On iPM, a BBC radio 4 programme where listeners formulate the programme, they got Eve Graham from The New Seekers, singers of possibly the best known Coke jingle to sing new lyrics. (Hear that here.) It has resulted in a telephone conference in early June and a subsequent invitation by train to Brussels to meet “the right person in Coca-Cola to help with this. They are very enthusiastic, very eager, but it has to be sold to the company on many levels."
Coincidentally Coca-Cola had been looking into doing this, and have started a research project in Tanzania. Simon is in contact with him and will be telling his story over on his blog.
Facebook has been for Simon a blessing. "I started this project 7,350 days ago and hadn't achieved much. Since I started the Facebook group there are over 2,800 people behind the campaign, I've spoken and met with Coca-Cola and we have a real opportunity to do something about this. The next big challenge is to get an international NGO involved and then some local agencies, to really start making that difference."
So how can people help?
"Go to Facebook and join the Coca-Cola group. Invite all your friends to join. This isn't about spamming or bothering people - it's only because of all the people who have become involved so far that this has been a success. You can help make a difference.
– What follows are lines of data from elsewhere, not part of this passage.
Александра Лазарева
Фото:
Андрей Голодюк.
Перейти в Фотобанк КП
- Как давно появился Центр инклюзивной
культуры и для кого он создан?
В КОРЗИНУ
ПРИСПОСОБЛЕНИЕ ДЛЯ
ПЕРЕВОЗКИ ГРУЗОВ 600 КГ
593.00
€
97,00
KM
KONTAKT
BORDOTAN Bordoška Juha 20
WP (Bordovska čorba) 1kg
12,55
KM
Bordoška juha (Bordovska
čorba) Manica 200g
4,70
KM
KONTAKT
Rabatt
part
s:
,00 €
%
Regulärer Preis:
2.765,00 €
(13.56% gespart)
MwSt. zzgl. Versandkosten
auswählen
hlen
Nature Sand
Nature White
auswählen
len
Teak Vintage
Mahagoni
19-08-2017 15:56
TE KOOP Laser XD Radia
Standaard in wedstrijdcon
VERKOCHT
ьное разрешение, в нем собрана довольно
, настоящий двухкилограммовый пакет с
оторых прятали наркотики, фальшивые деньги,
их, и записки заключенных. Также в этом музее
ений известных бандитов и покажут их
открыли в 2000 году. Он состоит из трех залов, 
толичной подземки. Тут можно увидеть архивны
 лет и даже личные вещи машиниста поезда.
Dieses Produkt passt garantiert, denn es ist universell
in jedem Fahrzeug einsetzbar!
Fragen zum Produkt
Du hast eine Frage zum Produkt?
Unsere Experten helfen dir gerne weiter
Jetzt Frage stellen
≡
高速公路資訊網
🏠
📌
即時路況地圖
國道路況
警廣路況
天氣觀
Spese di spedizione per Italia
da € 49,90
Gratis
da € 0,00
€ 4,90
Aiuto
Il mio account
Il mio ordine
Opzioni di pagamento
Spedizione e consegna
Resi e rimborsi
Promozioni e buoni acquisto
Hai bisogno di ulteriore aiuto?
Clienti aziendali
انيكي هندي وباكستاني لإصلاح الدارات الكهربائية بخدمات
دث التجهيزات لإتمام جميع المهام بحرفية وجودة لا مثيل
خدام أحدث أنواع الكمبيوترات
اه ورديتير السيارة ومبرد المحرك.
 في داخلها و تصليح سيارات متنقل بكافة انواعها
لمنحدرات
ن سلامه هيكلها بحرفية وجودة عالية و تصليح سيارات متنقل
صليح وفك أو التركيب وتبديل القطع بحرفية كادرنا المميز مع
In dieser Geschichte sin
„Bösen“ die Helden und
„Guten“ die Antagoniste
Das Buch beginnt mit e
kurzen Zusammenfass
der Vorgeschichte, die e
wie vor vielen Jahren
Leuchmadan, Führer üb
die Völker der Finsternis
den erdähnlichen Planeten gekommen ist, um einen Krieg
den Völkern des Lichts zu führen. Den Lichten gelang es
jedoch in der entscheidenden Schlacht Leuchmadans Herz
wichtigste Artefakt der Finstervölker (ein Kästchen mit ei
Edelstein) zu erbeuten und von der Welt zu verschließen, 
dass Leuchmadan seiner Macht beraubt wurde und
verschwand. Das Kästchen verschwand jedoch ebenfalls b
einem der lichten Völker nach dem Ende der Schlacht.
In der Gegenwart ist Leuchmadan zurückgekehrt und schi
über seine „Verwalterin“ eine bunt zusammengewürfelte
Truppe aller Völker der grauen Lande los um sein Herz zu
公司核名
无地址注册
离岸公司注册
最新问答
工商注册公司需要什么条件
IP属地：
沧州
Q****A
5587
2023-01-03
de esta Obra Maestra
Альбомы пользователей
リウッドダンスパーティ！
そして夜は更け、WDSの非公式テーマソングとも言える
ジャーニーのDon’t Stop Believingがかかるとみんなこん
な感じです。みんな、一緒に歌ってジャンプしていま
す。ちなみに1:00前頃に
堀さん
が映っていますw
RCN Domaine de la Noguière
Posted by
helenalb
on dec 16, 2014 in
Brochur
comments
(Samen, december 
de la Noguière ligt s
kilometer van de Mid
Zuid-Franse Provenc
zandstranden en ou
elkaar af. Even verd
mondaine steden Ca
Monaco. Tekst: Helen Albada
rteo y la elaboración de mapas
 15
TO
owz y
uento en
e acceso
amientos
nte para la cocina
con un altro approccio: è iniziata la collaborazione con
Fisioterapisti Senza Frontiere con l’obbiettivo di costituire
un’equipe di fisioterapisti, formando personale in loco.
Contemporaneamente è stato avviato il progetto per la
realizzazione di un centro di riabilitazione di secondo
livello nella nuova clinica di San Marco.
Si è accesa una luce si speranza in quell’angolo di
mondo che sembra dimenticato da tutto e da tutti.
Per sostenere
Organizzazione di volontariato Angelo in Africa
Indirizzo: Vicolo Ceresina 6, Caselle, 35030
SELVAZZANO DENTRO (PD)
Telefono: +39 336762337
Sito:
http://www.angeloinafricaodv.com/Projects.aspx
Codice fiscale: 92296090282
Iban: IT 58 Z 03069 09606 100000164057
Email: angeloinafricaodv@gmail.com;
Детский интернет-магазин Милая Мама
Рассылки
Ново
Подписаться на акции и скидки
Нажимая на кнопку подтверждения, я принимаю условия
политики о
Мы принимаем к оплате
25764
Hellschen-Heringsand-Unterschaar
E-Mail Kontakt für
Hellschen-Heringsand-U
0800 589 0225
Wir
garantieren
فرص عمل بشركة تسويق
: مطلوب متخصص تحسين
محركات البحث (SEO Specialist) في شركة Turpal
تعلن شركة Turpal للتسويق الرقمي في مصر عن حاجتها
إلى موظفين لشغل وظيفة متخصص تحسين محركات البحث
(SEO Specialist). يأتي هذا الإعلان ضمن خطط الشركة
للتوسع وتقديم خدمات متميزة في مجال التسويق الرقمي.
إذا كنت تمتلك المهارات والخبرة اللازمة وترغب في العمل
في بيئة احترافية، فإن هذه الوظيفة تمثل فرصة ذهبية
If bloggers could share the information; if, like AJ people could design graphics or banners; if people could offer the campaign help or advice in communications, in marketing or technology; if anyone has any contacts or idea that they think could contribute to helping make this idea a reality, it would be great if you could get involved.
5,500 children die every day in Africa before the age of 5. This initiative could save thousands and thousands of children's lives through collaboration between the private and NGO sector. And now we are talking."
I'm joining AJ at Le Craic, the Galway Greens and Caricatures Ireland in the bloggers (that I know of) who are raising awareness for this. I hope you'll help share the story as well.